» Extrait fourni
Un pervers narcissique

En 2004, devant la cour d’assise d’Arlon, psychiatres et psychologues avaient déjà exclu toute forme rédemption. « Un psychopathe est une personne tout à fait asociale, insensible, sans remords, incapable d'éprouver de l'amitié ou de l'amour. La psychopathie est un trait de caractère et non pas une maladie. Un psychopathe n'est quasiment pas amendable », avait expliqué à la barre le docteur Walter Denis. Il avait également précisé que Marc Dutroux était sans doute, parmi les quelques 3.000 détenus examinés, le cas le plus pur de psychopathie qu’il avait rencontré au cours de toute sa carrière. « Un cas d’école, manipulateur, pervers narcissique, imbu de lui-même, autoritaire, qui au terme de sa peine représentera toujours un risque pour la société », avait-ponctué.

Une configuration mentale génétique

Selon des travaux récents, la psychopathie n’est pas curable. Elle serait plutôt un trouble neurodéveloppemental, c’est-à-dire une configuration cérébrale génétiquement déterminée. Stefan Röpke professeur à l’Université Charité (Berlin) a ainsi mesuré au moyen de l’imagerie par résonance magnétique (IRM) l’épaisseur de leur cortex cérébral chez des personnes atteintes de psychopathie Il a ainsi pu objectiver des anomalies structurelles dans une région qui est impliquée dans les processus de compassion. Cette région était nettement moins épaisse.

Sheilagh Hodgins, chercheuse à l’Institut Universitaire en Santé Mentale de Montréal, a, quant à elle, soumis à l'imagerie cérébrale deux groupes de criminels violents composés respectivement de contrevenants psychopathes et de contrevenants sans syndrome de psychopathie et un troisième groupe témoin, formé de personnes sans antécédent de violence. Les participants, tous des hommes, étaient âgés de 20 à 50 ans. Il a pu constater dans le cerveau des psychopathes un volume anormalement faible de matière grise bilatérale, au niveau du cortex préfrontal antérieur et dans certaines zones des lobes temporaux. Ces zones du cerveau sont associées au traitement des émotions prosociales, comme la culpabilité et l’embarras, et au raisonnement moral. La spécialiste rappelle aussi que ces zones jouent un rôle déterminant dans l’apprentissage, au moyen des mécanismes de récompenses et de punitions, ceux-là-même qui canalisent les comportements dans la petite enfance. C'est la première fois que de telles différences sont identifiées entre sujets violents avec et sans psychopathie, souligne la chercheuse dans son étude, publiée dans la revue Archives of General Psychiatry.

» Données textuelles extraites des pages
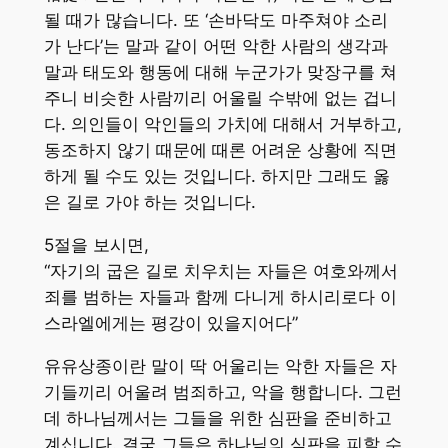
될 때가 많습니다. 또 ‘손바닥도 마주쳐야 소리
가 난다’는 말과 같이 어떤 악한 사람의 생각과
말과 태도와 행동에 대해 누군가가 맞장구를 쳐
주니 비슷한 사람끼리 어울릴 수밖에 없는 겁니
다. 의인들이 악인들의 가치에 대해서 거부하고,
동조하지 않기 때문에 때론 어려운 상황에 직면
하게 될 수도 있는 것입니다. 하지만 그래도 옳
은 길로 가야 하는 것입니다.
5절을 보시면,
“자기의 굽은 길로 치우치는 자들은 여호와께서
죄를 범하는 자들과 함께 다니게 하시리로다 이
스라엘에게는 평강이 있을지어다”
유유상종이란 말이 딱 어울리는 악한 자들은 자
기들끼리 어울려 범죄하고, 악을 행합니다. 그런
데 하나님께서는 그들을 위한 심판을 준비하고
계십니다. 결국 그들은 하나님의 심판을 피할 수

» Activités
1. Dans l'extrait sur la psychopathie, quel était l'âge des participants à l'étude menée par Sheilagh Hodgins ?
2. Transcrivez, s'il vous plaît, le passage de l'extrait sur la psychopathie qui va de « Selon des travaux » jusqu'à « nettement moins épaisse. ».

» Exercice corrigé
1. Ils avaient entre 20 et 50 ans.

2.
Selon des travaux récents, la psychopathie n’est pas curable. Elle serait plutôt un trouble neurodéveloppemental, c’est-à-dire une configuration cérébrale génétiquement déterminée. Stefan Röpke professeur à l’Université Charité (Berlin) a ainsi mesuré au moyen de l’imagerie par résonance magnétique (IRM) l’épaisseur de leur cortex cérébral chez des personnes atteintes de psychopathie Il a ainsi pu objectiver des anomalies structurelles dans une région qui est impliquée dans les processus de compassion. Cette région était nettement moins épaisse.